眼中滿是柔情,他撫著絲帕低聲道:「梨雪……」
「我家娘子已不叫梨雪。」
聞言,柳尋鶴猛然抬頭,陽光下那漢子高高立著,黑色的眼眸定定看著他。
「雷厲風?」
「是。」
柳尋鶴自嘲地笑了,「戰前我便想與你一戰,卻沒想到是這樣的結局。」
「我家娘子想到了。」
「她?」柳尋鶴瞪大眼。
「她說那幾年謝謝你的照顧,要我最後給你留有尊嚴。」
「呵呵……」柳尋鶴慢慢站起,「原來在她眼中我註定失敗。」
「是她不願我失敗。」
「其實在娶了秋氏姐妹後我就後悔了。」柳尋鶴垂眸輕嘆。
「從始至終我雷厲風想娶的只有她。」
聞言柳尋鶴微怔,半晌他閉上眼,「我終是輸了。」
雷厲風抽出腰間寶刀,「你的屍首我會給送回慕城。」
「好好待她。」
手起,刀落。
張彌《戰國記》雲:定乾五年八月初八,韓月簫斬梁繆王於北海之濱,至此戰國終結,天下大定。

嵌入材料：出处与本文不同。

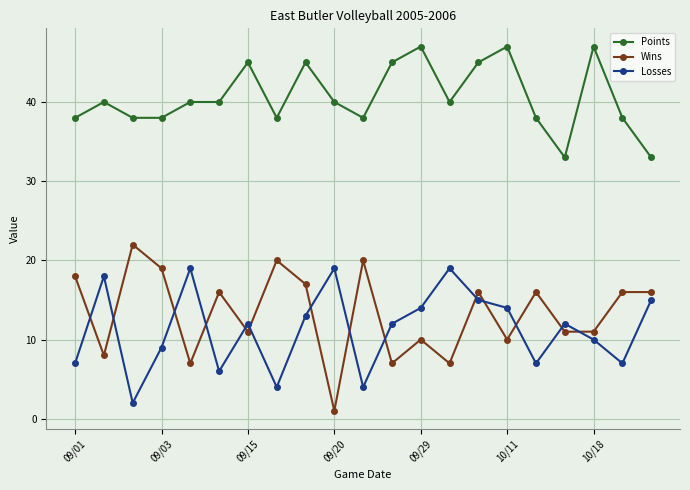

What is the sum of all Losses values?

238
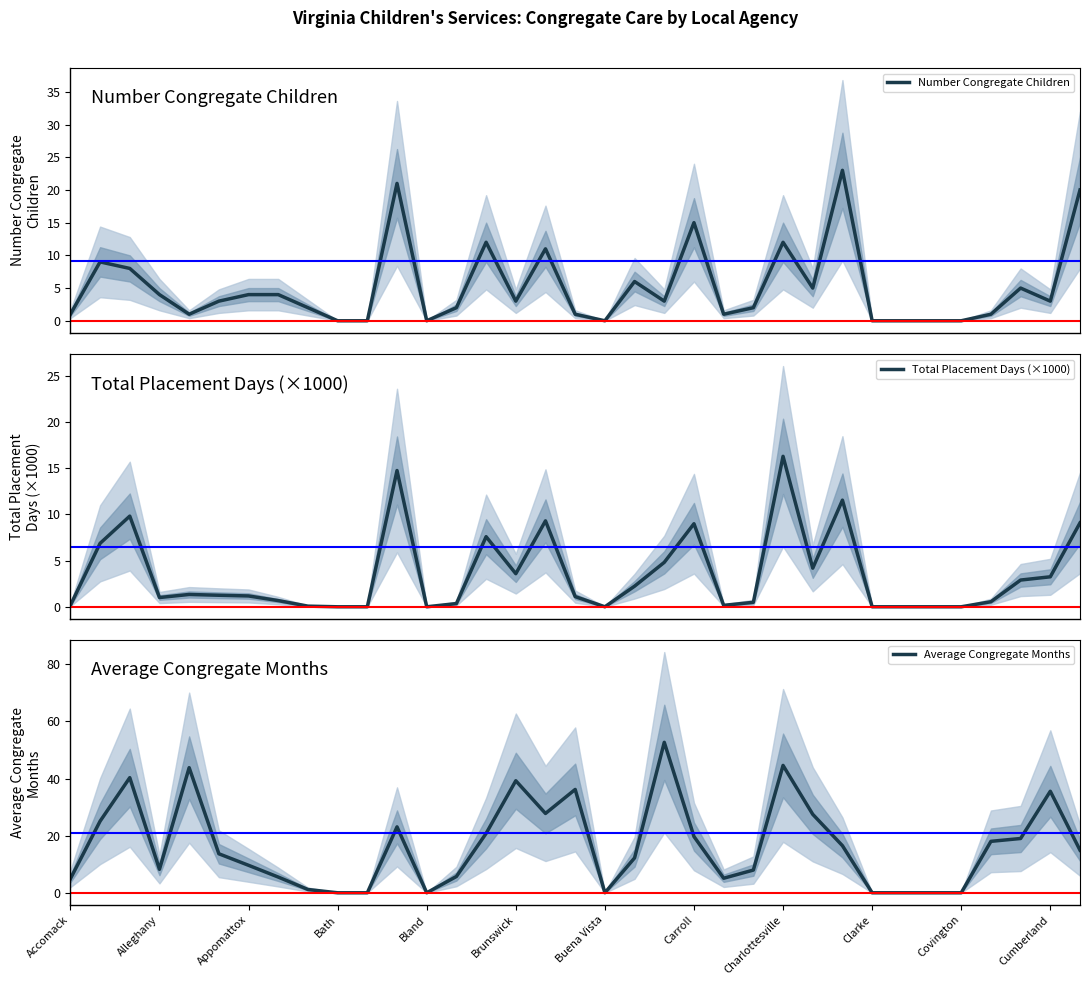

What is the maximum value shown in the chart?

52.7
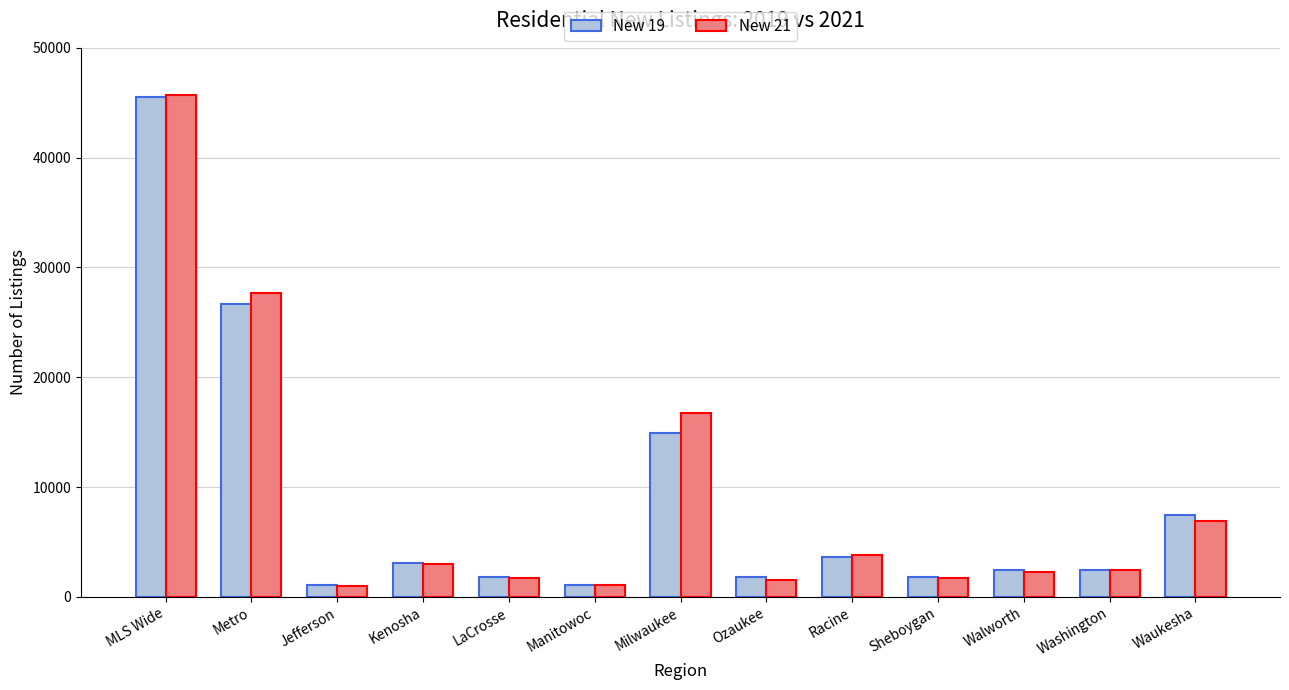

Which category has the highest value across all series?

MLS Wide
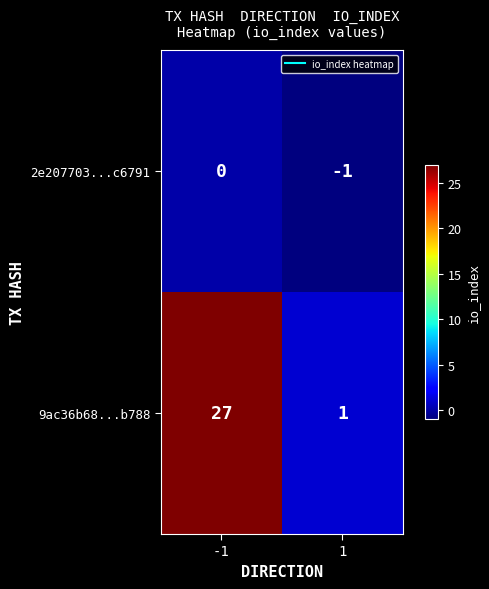

Rank the series at -1 from lowest to highest value.

2e207703...c6791, 9ac36b68...b788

至十月,百官長叩請上稱帝,上固辭不受,遂召月簫進宮密議。
「竹肅可知,孤為何不願稱帝?」
「臣愚鈍。」
「帝者唯一也,強敵不滅何以稱帝?」微挑的美目幽幽視下,輕揚的語調帶著試探,「你道定侯真死了嗎?」
韓月簫語音平平,「王上若不信臣,可問那日目睹全程的韓家軍。」
他當然問過,可雖有數萬人證,他還是不信。
「竹肅不覺得那菰蒲崖,定侯墜得蹊蹺嗎?」凌翼然灼灼看著,不放過韓月簫臉上的分毫神情。
「大軍來前,臣確與定侯言語。」
「哦?沒想到竹肅非但戰法了得,催命的功夫也是一等一。」
片言逼死定侯?凌翼然擺明了不信。
「臣只是說,」星眸含痛,韓月簫一改避諱注視上座,「卿卿已經死了。」
語出,座上那人陡然面色鐵青。
「王上,卿卿已經死了。」
「住口!」凌翼然已是切齒低吼。
「臣知王上是想以自身誘敵,而後生擒定侯辱而殺之。」面對怒火,韓月簫挺身跪立,「王上可曾想過此計若成,卿卿泉下有知,定會恨你入骨?」
「孤就是想讓她恨。」十指緊扣龍椅,凌翼然眼波如煙,「恨得越深越好。」
「即便恨到生生世世與君絕?」
凌翼然聞言愣怔。
生生世世與君絕。
韓月簫叩首道:「不願亡妹飲恨,這不過是臣的私心罷了。王上若還不信,可再查那水月京。」
「哼。」凌翼然微微斂神。
年前他有意放那宋氏父子離開,沒想到三人卻跳海殉主了。
看來定侯是真的死了,那她豈不是也……
念及此,心痛便深了幾分。
「王上。」
「嗯?」他皺著眉,答得漫不經心。
「臣有一事呈請王上。」
「這可新鮮,竹肅要討賞?」
「犬子韓風彥已到學齡,請王上準犬兒入學南山書院。」
「南山書院?」凌翼然冷冷眯眼,「蛟城韓氏還想棄武從文不成?」
「臣叩請主上。」
壓抑的靜默遊走在殿內,半晌凌翼然輕輕笑開,「既然是她要的,孤就答應你。」
「謝主隆恩。」
倦極閉目,凌翼然揮揮衣袖,「竹肅你出去叫眾卿別跪了,孤稱帝便是。」
「王上聖明。」
她要的從來就沒有他,如此,他手握的又是誰家天下?
竹林深處,一名女子坐於石上,很是認真地雕著樹根。
「卿卿。」
她抬頭望去,那人卻在竹林深處。
「快下雨了,我來接你。」
「怪不得石頭上一直溼溼的。」她站起身,向那人走去,「你瞧我今天可有進步?」
他全神貫注地盯著樹根,腦筋飛速轉動。
「修遠看得出我雕的是何物?」
看著眼前滿是期盼的小臉,他雖是百看不得其解,卻裝出很篤定的樣子,「山筍。」
「啊,我果然有長進了。」
竟然蒙對了。他暗舒一口氣,接過樹根。
一定要趕在卿卿再問前告訴其他人,免得她再受打擊,畢竟是她好容易才找到的喜好。
忽地身邊人一個踉蹌,他出手將她緊緊抱住,心頭惴惴。
「修遠,我能站住。」
他垂眸細細地望著他的妻,「卿卿還沒發現嗎?」
「嗯?」
他目若春水地瞟向她的小腹。
「發現什麼?」沒發現他的異樣,她依舊不解。
彎彎生春的鳳眸盪漾著,偏冷的唇線泛起笑痕。
「回家。」
攬著他的妻,夜景闌向著水墨詩意處走去。